Local people make use of the old ordnance. Rocket cases are used as window boxes and defused cluster bombs serve as ashtrays in cafes - one of which is even appropriately named Craters.

Yet thousands of items of unexploded ordnance remain and from time to time children still lose limbs from explosions after picking up the old cluster bombs, which look like shiny yellow tennis balls. The first safety songs they learn at school are not about crossing the road, but about the dangers of touching any metal they might find.

More than half the farmers in the region say they would like to expand their operations if it were not for the fear that cultivating more land might disturb an unexploded bomb.

An international charity, the Mines Advisory Group, is going through the painstaking work of trying to clear the area, and their spokesman tells me one fringe benefit is that the involvement of local women in this brave and vital job is improving the status of women in the town.

Map of Laos

Looking at the job adverts in the local papers, it is clear that there are few opportunities apart from jobs with the developmental organisations working here.

Yet in this town new infrastructure is being built.

Walking around the flat, dusty town it is clear that there are high hopes for the future.

Not far from the old market where tiny birds are spatchcocked and barbecued, ready to eat whole, there are brand new buildings housing development corporations, each set back from the road with a grand driveway.

There is a dual carriageway with new street lighting which was put in just weeks ago. Yet as I walk along the pavement in the evening, barely a car or motorbike passes me on this perfect new road.

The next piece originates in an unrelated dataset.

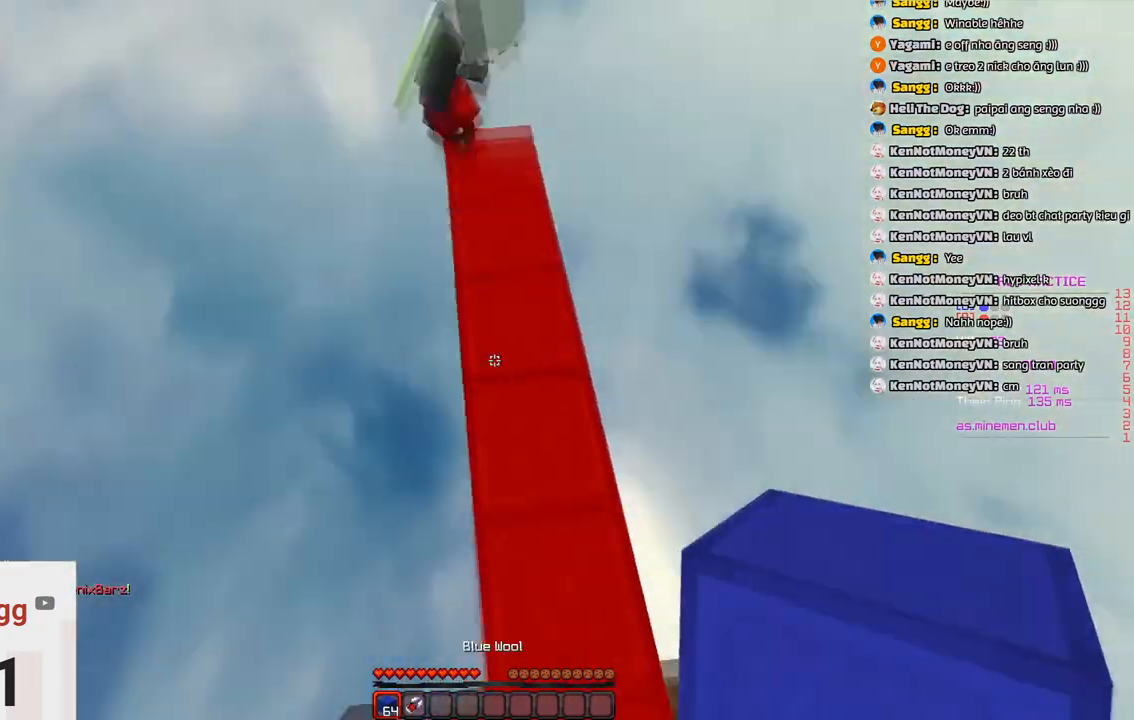
{"keys": ["space", "w"], "events": [[50, "space", "up"], [150, "d", "up"], [216, "space", "down"]]}
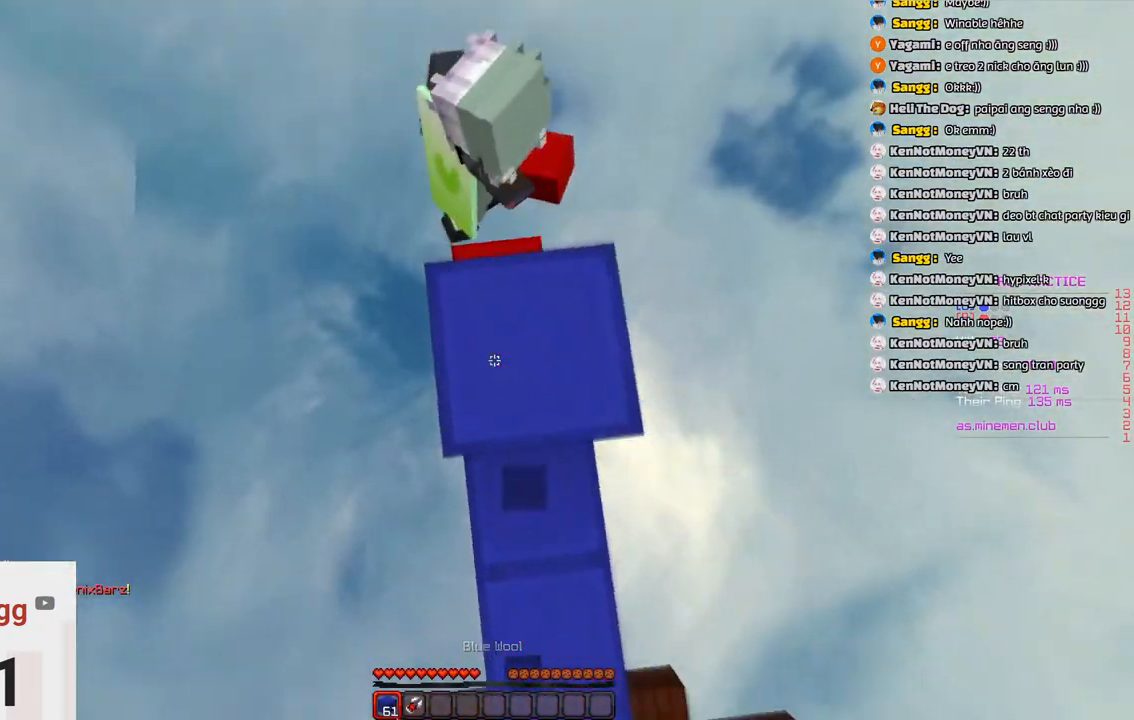
{"keys": ["a", "w"], "events": [[16, "a", "down"], [66, "space", "up"], [233, "a", "up"], [233, "space", "down"], [383, "a", "down"], [483, "space", "up"]]}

It almost feels like a larger town that is in limbo, waiting for a bigger future. But investment into the region is coming - from China, South Korea and Thailand - and people seemed optimistic. A few days ago the Laos stock exchange opened for the first time, starting with just two companies.

There is a sense that Laos is moving on from the old battles and hoping to follow its neighbour China into times of new prosperity.

The Hmong leader Vang Pao - who died recently - will be mourned by many, but his death also breaks one of the last links with the Indo-China wars.

In recent years he called for a new era of "peace, prosperity and reconciliation to return to Laos". People here Laos are hoping that private enterprise will provide the solution.